There are advantages to occupying a space outside the most intensely scrutinised sports. Getting away with a draw, for example. As this week’s Private Eye put it: “Cricket: England’s heroic cricketers today made their country proud by hanging on for a thrilling draw when defeat looked inevitable...” and “Football: England’s pathetic footballers today made their country ashamed by hanging on for a dismal draw when victory looked inevitable.”
But you wonder what it will take to shake us from the slough which eight months of football’s trials and tribulations can induce and wake up to the fact that there is a more fair than middling chance that England will lift their first ever international one-day cricket trophy – and on home soil, at that – in a few months’ time. If the Champions Trophy was drawing the eight best football nations together for three weeks of combat, then we would by now be knee-deep in squad announcements. England revealed their provisional 30-man squad on Thursday, and if you blinked you would have missed it.
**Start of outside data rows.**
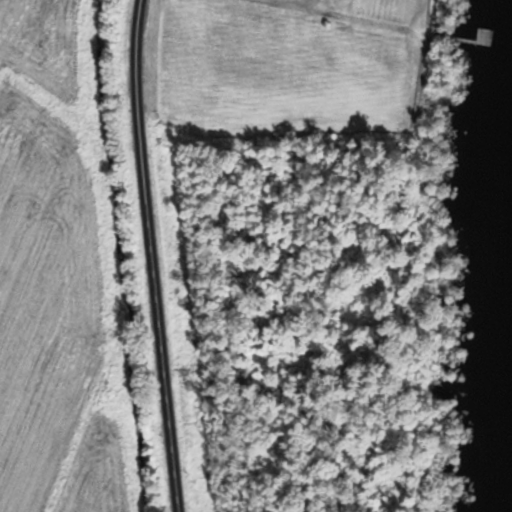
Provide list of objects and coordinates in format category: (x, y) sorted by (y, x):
road: (281, 5)
road: (153, 256)
crop: (61, 274)
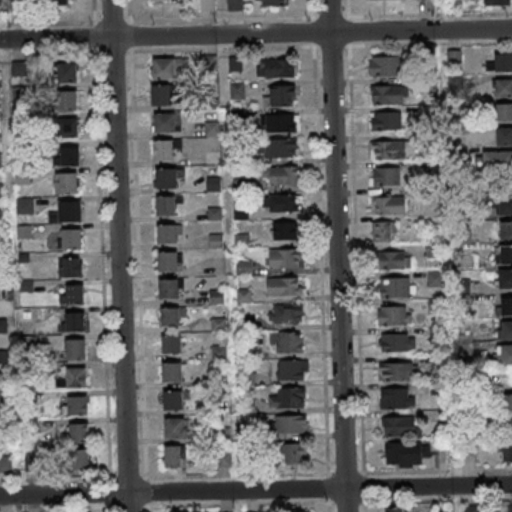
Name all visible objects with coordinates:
building: (163, 0)
building: (57, 2)
building: (272, 2)
building: (497, 2)
building: (234, 4)
building: (207, 5)
road: (256, 34)
building: (454, 58)
building: (501, 62)
building: (385, 65)
building: (169, 68)
building: (275, 68)
building: (20, 70)
building: (66, 74)
building: (503, 87)
building: (237, 90)
building: (387, 94)
building: (160, 95)
building: (280, 96)
building: (67, 101)
building: (504, 111)
building: (386, 120)
building: (166, 123)
building: (281, 123)
building: (212, 128)
building: (67, 129)
building: (504, 136)
building: (391, 147)
building: (281, 148)
building: (163, 151)
building: (69, 156)
building: (0, 159)
building: (496, 160)
building: (279, 176)
building: (386, 176)
building: (166, 179)
building: (66, 183)
building: (1, 190)
building: (283, 202)
building: (390, 204)
building: (505, 204)
building: (24, 205)
building: (168, 206)
building: (67, 212)
building: (285, 230)
building: (505, 230)
building: (384, 231)
building: (169, 233)
building: (71, 238)
building: (503, 254)
road: (118, 255)
road: (229, 255)
road: (336, 255)
road: (446, 255)
building: (286, 259)
building: (394, 259)
building: (170, 261)
building: (70, 267)
building: (505, 278)
building: (398, 286)
building: (284, 287)
building: (169, 288)
building: (71, 294)
building: (506, 306)
building: (286, 314)
building: (395, 315)
building: (171, 317)
building: (73, 321)
building: (505, 330)
building: (398, 341)
building: (287, 343)
building: (171, 344)
building: (75, 349)
building: (219, 352)
building: (502, 355)
building: (292, 370)
building: (398, 371)
building: (172, 372)
building: (73, 378)
building: (288, 397)
building: (396, 398)
building: (173, 400)
building: (506, 403)
building: (77, 405)
building: (250, 406)
building: (292, 425)
building: (176, 427)
building: (398, 427)
building: (508, 428)
building: (78, 432)
building: (506, 451)
building: (291, 453)
building: (406, 454)
building: (175, 456)
building: (223, 459)
building: (79, 460)
road: (256, 490)
building: (471, 509)
building: (509, 509)
building: (394, 510)
building: (444, 511)
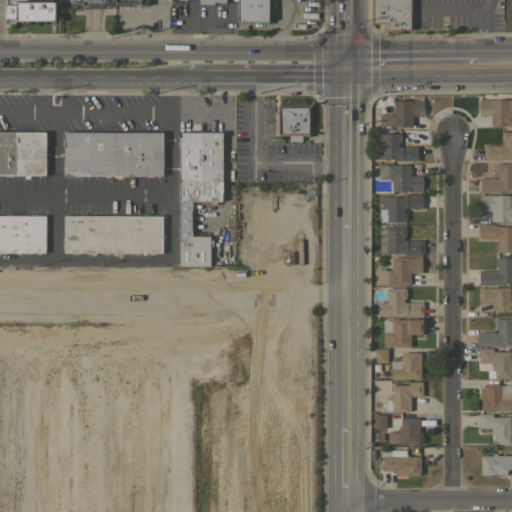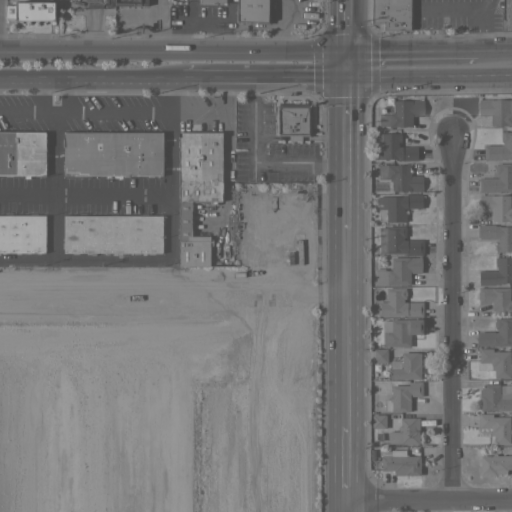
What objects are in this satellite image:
building: (209, 1)
building: (129, 2)
building: (31, 10)
building: (247, 11)
building: (253, 11)
building: (28, 12)
building: (391, 14)
road: (283, 24)
road: (345, 39)
road: (492, 48)
traffic signals: (345, 49)
road: (409, 49)
road: (172, 50)
road: (428, 77)
road: (91, 79)
road: (263, 79)
traffic signals: (344, 79)
building: (496, 110)
building: (495, 112)
building: (402, 113)
road: (84, 114)
building: (398, 114)
building: (293, 120)
road: (53, 137)
building: (392, 147)
building: (500, 148)
building: (390, 149)
building: (498, 149)
building: (22, 152)
building: (112, 153)
building: (20, 154)
building: (107, 154)
road: (344, 154)
road: (258, 159)
building: (400, 177)
building: (397, 179)
building: (497, 179)
building: (496, 180)
building: (197, 189)
road: (139, 195)
building: (397, 206)
building: (496, 206)
building: (495, 208)
building: (22, 233)
building: (112, 233)
building: (497, 235)
building: (496, 237)
building: (398, 241)
building: (397, 243)
building: (398, 271)
building: (400, 271)
building: (497, 272)
building: (496, 273)
building: (496, 298)
building: (493, 300)
building: (398, 304)
building: (396, 306)
road: (448, 316)
building: (400, 331)
building: (397, 333)
building: (497, 333)
building: (496, 335)
building: (380, 355)
building: (497, 361)
building: (493, 364)
building: (406, 366)
building: (402, 368)
road: (345, 371)
quarry: (114, 386)
building: (402, 396)
building: (400, 397)
building: (492, 398)
building: (493, 398)
building: (378, 420)
building: (496, 427)
building: (494, 428)
building: (406, 431)
building: (402, 433)
building: (401, 463)
building: (495, 463)
building: (397, 464)
building: (493, 465)
road: (428, 498)
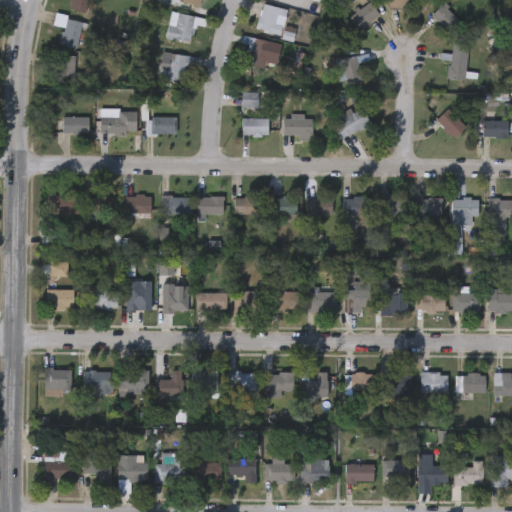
The rest of the world feels differently about it. We learned this week, for example, that Pakistan’s cricket authorities have ordered the preparation of special pitches, replicating those their team will find in England, for their training camp at Abbottabad, to help the struggling batsmen who have recently been overwhelmed in South Africa. Jacques Kallis, who has missed South Africa’s past 14 one-day internationals, is in their own provisional squad as that nation seeks its own first major trophy. Australia, grouped with England, New Zealand and Sri Lanka, are engaged in what might be subterfuge – mysteriously declining to reveal a 30-man list, after consultation with the ICC.
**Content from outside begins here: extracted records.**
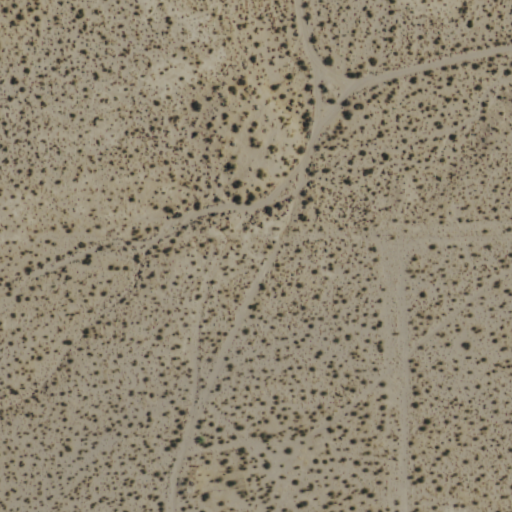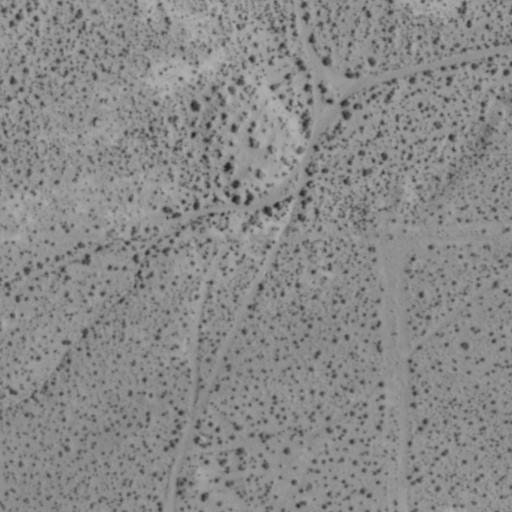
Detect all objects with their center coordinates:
road: (192, 254)
road: (251, 255)
road: (388, 384)
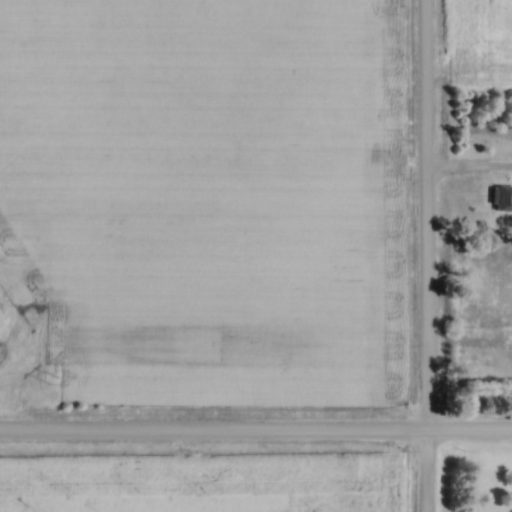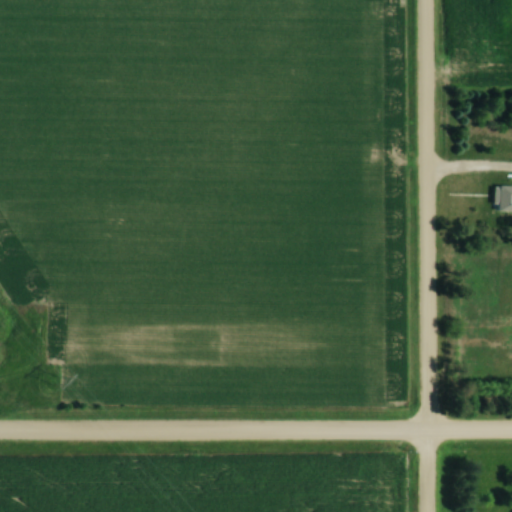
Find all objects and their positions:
building: (502, 199)
road: (424, 256)
power tower: (52, 381)
road: (255, 433)
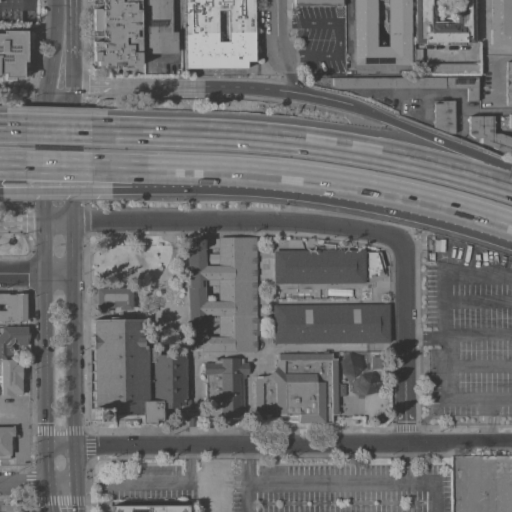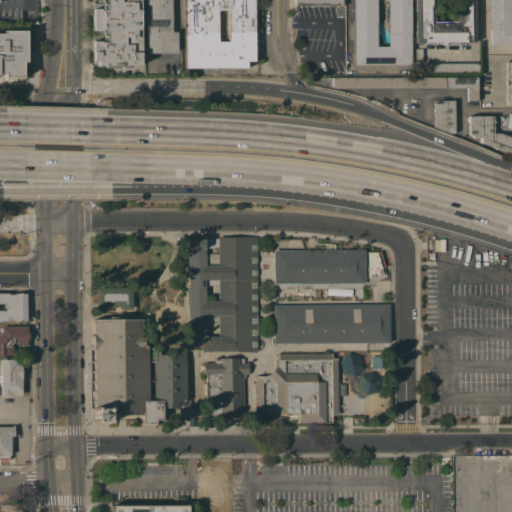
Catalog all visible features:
building: (317, 2)
building: (318, 3)
building: (500, 22)
building: (500, 22)
building: (444, 23)
building: (444, 24)
road: (62, 27)
building: (158, 27)
building: (159, 27)
road: (276, 27)
building: (381, 32)
building: (115, 33)
building: (216, 33)
building: (218, 33)
building: (380, 33)
road: (340, 35)
road: (484, 36)
parking lot: (318, 39)
road: (178, 41)
building: (11, 52)
building: (12, 52)
building: (418, 55)
building: (456, 62)
building: (451, 67)
road: (68, 70)
road: (496, 71)
road: (288, 73)
road: (55, 79)
building: (508, 82)
building: (407, 83)
building: (408, 83)
building: (508, 83)
road: (110, 85)
road: (79, 86)
road: (215, 86)
road: (450, 90)
road: (61, 95)
road: (323, 98)
building: (442, 115)
building: (444, 115)
building: (509, 121)
road: (12, 128)
road: (57, 129)
building: (490, 131)
building: (487, 133)
road: (431, 140)
road: (303, 142)
road: (73, 154)
road: (47, 163)
road: (12, 164)
road: (58, 166)
road: (282, 176)
road: (58, 190)
road: (12, 191)
road: (281, 194)
road: (491, 220)
road: (241, 221)
road: (59, 222)
road: (79, 222)
road: (14, 223)
road: (37, 223)
road: (168, 262)
building: (317, 266)
building: (372, 266)
building: (326, 268)
road: (23, 273)
road: (59, 273)
building: (220, 294)
building: (221, 294)
road: (477, 299)
building: (114, 300)
building: (12, 306)
building: (13, 306)
building: (328, 323)
building: (331, 323)
road: (443, 323)
road: (477, 333)
road: (423, 334)
building: (12, 338)
building: (12, 338)
road: (403, 340)
road: (335, 346)
road: (509, 347)
road: (72, 352)
building: (349, 363)
road: (478, 365)
road: (45, 368)
building: (121, 370)
building: (134, 372)
building: (10, 376)
building: (11, 376)
building: (170, 380)
building: (362, 382)
building: (225, 386)
building: (299, 387)
building: (275, 389)
road: (487, 402)
road: (489, 407)
road: (484, 408)
building: (189, 414)
road: (482, 418)
road: (492, 418)
road: (486, 429)
road: (487, 434)
road: (503, 438)
building: (5, 439)
road: (487, 439)
building: (6, 440)
road: (263, 443)
road: (121, 460)
road: (189, 461)
road: (406, 462)
road: (248, 463)
road: (155, 478)
road: (37, 483)
road: (418, 484)
parking lot: (341, 487)
road: (74, 497)
road: (508, 497)
building: (12, 507)
building: (145, 508)
building: (148, 508)
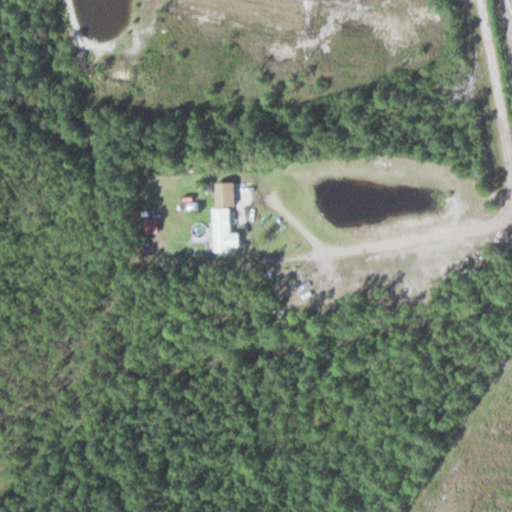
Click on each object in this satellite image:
building: (229, 218)
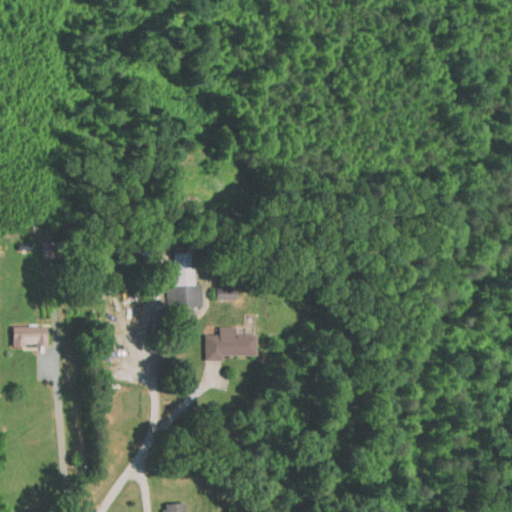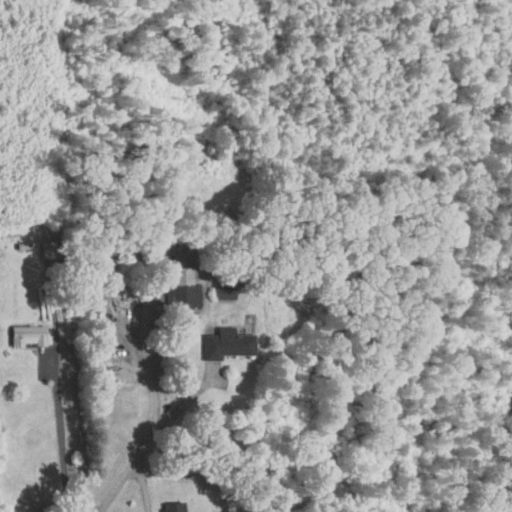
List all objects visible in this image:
building: (172, 277)
building: (213, 286)
building: (17, 330)
building: (216, 338)
road: (158, 381)
road: (64, 434)
road: (152, 441)
road: (146, 486)
building: (162, 503)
The tournament has been billed as a compelling precursor to this summer’s Ashes, at best, though given the shape Australia are in it might turn out to be the summer’s high point. The narrative of England’s participation in international 50-over competitions has become dreadfully dismal, populated by little more than hubris and hollow optimism since the nation last reached the final of the World Cup in 1992. Beyond a runners-up berth in the 2004 Champions Trophy – a two-wicket defeat to West Indies – it’s been a desert. But there have been signs for some time that maligned and mildly derided ODIs are being seriously re-evaluated by the England management. It was their former coach Duncan Fletcher who urged England to play more ODIs to bring them closer to the far greater experience their opponents were garnering. There was one Test match fewer against South Africa, last summer, to make room for a better ODI schedule. In addition, the England Lions have played only one-day and Twenty 20 cricket over the last two winters. We’re about to see if that pays a dividend.
One-day cricket, the only form actually experienced by those of us brought up in the club game, is not quite such a busted flush, even as we approach the 50th anniversary of the introduction of the limited-overs game to the county calendar. (A rainy 1 May 1963, was the occasion of Lancashire meeting Leicestershire at Old Trafford for a first preliminary round match in the 65-over Gillette Cup, designed to spice up the schedules and draw the hordes back.)
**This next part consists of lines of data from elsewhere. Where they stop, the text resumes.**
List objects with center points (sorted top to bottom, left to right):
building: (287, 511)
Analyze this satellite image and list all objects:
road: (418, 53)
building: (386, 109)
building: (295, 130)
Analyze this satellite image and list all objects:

There is now the introduction of two new balls in each innings, one for each end, to give some serious extra edge to the contest of bat v ball, when contending with just one white ball on English pitches has always been a challenge. The new fielding restrictions – only four outside the circle – give something back to the batsmen and encourage the shots. The crowd numbers also militate against the over-simplistic notion that ODIs, lodged in a tricky no man’s land between sacrosanct Tests and jazzy, young people’s T20, are history. One-day attendances in this country are little less than a revelation, drawing 92 per cent capacity crowds in total over the past decade, with a peak of 97 per cent in 2011 and 95 per cent last summer.
England head into the summer tucked in at No 2 in the world rankings, and though it’s all tailed off a bit since their 19 straight wins across 2011 and 2012, 25 wins out of 31 is a statement. Alastair Cook is eighth in the ODI world batting rankings which reveal the South Africans – the No 1 nation with Hashim Amla and AB de Villiers as one and two – to be the team to beat. Steven Finn is the third best ODI bowler in the world. But it is Jonathan Trott – fifth on the batsmen’s list – who is statistically significant, England’s team analyst Nathan Leamon told journalist Steve James last year. As James put it: “When Trott scores runs, England usually win.”
A handful of the games, to be held at The Oval, Cardiff and Edgbaston, have sold out and more tranches of tickets go on sale next week. Ashley Giles, England’s limited-overs head coach, wants to right the wrong of the 2004 final. There won’t be a run on St George’s Cross wing mirror covers but patriotism is in order. England – this is your time.